Close collaboration between Knauf and Sound Interiors enabled the drylining contractor to cut waste to in industry-leading level of just 9% on a £15 million project building a new school in Rochdale, Lancashire.
St Cuthbert’s Business & Enterprise College was built as part of the Building Schools for the Future (BSF) programme to cater for 1400 pupils on behalf of Rochdale MBC. Sound Interiors were awarded the £500,000 drylining package and they were determined to minimise waste because, as contracts manager John Sheeran puts it, “this is where the job can be won or lost”.
“It makes sense in three ways: you’re saving on materials; the cost of the manual labour taking waste to the skip and bringing in extra plasterboard; and then on the costs of skips,” he explains.

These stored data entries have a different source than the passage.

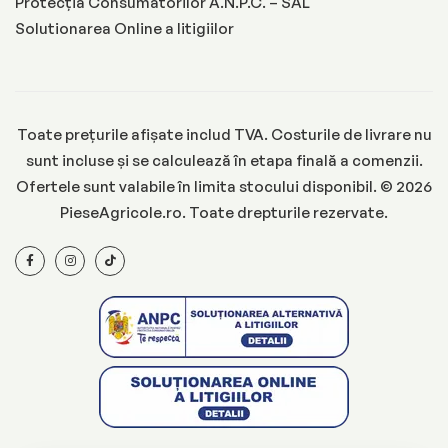
Protecția Consumatorilor A.N.P.C. – SAL
Solutionarea Online a litigiilor
Toate prețurile afișate includ TVA. Costurile de livrare nu
sunt incluse și se calculează în etapa finală a comenzii.
Ofertele sunt valabile în limita stocului disponibil. © 2026
PieseAgricole.ro. Toate drepturile rezervate.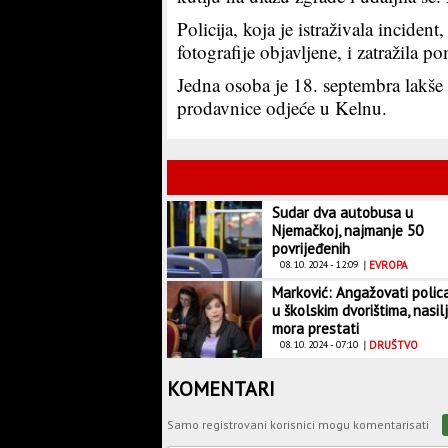
Policija, koja je istraživala inciden
fotografije objavljene, i zatražila 
Jedna osoba je 18. septembra lakše 
prodavnice odjeće u Kelnu.
Sudar dva autobusa u
Njemačkoj, najmanje 50
povrijeđenih
08. 10. 2024 - 12:09
|
EVROPA
Marković: Angažovati polic
u školskim dvorištima, nasil
mora prestati
08. 10. 2024 - 07:10
|
DRUŠTVO
KOMENTARI
Samo registrovani korisnici mogu komentarisati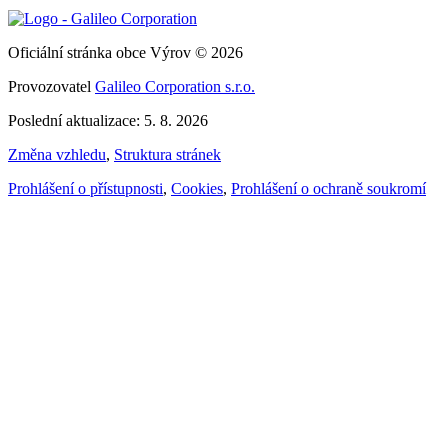
Oficiální stránka obce Výrov © 2026
Provozovatel
Galileo Corporation s.r.o.
Poslední aktualizace: 5. 8. 2026
Změna vzhledu
,
Struktura stránek
Prohlášení o přístupnosti
,
Cookies
,
Prohlášení o ochraně soukromí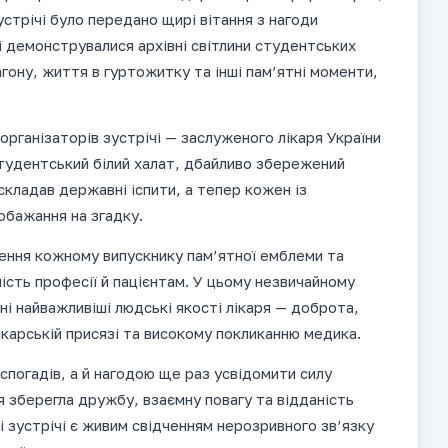
стрічі було передано щирі вітання з нагоди
і демонструвалися архівні світлини студентських
агону, життя в гуртожитку та інші пам’ятні моменти,
рганізаторів зустрічі — заслуженого лікаря України
студентський білий халат, дбайливо збережений
складав державні іспити, а тепер кожен із
обажання на згадку.
ння кожному випускнику пам’ятної емблеми та
ість професії й пацієнтам. У цьому незвичайному
і найважливіші людські якості лікаря — доброта,
ікарській присязі та високому покликанню медика.
спогадів, а й нагодою ще раз усвідомити силу
я зберегла дружбу, взаємну повагу та відданість
і зустрічі є живим свідченням нерозривного зв’язку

Cutting waste from an average of 15% saved the company more than £2,000 in the cost of skip hire alone, as the waste saving measures reduced plasterboard waste by 19 tonnes or roughly five skips. The company recruited Knauf technical services to help in the initial design, reducing the number of board types from more than 10 to just seven to enable greater flexibility in re-using offcuts.
It also came to an agreement about storing the offcuts inside the building within dedicated, ‘quarantine’ and ‘recycling station’ areas that had barriers to prevent general access. Normally offcut materials would not be allowed to be stored on site but agreed to the measure in order to reduce waste. Sound Interiors also agreed to take responsibility for the waste – and pay for it – and to use a nominated waste management company.
The operatives were also encouraged not use full boards because they were paid an extra 20% for every square metre that they installed using offcuts instead. The size of any offcuts over 300mm was detailed before it went into the storage area, so operatives knew if suitable offcuts were available and were monitored to make sure that they used suitable offcuts and earned their bonuses for using them.
The resulting wastage rate for plasterboard was just 9%, well below the industry average of between 15 and 25%, and cut material costs by circa £8000. It also delivered environmental savings by reducing the number of deliveries, the resources required during manufacture of the products, and improving efficiencies in site works.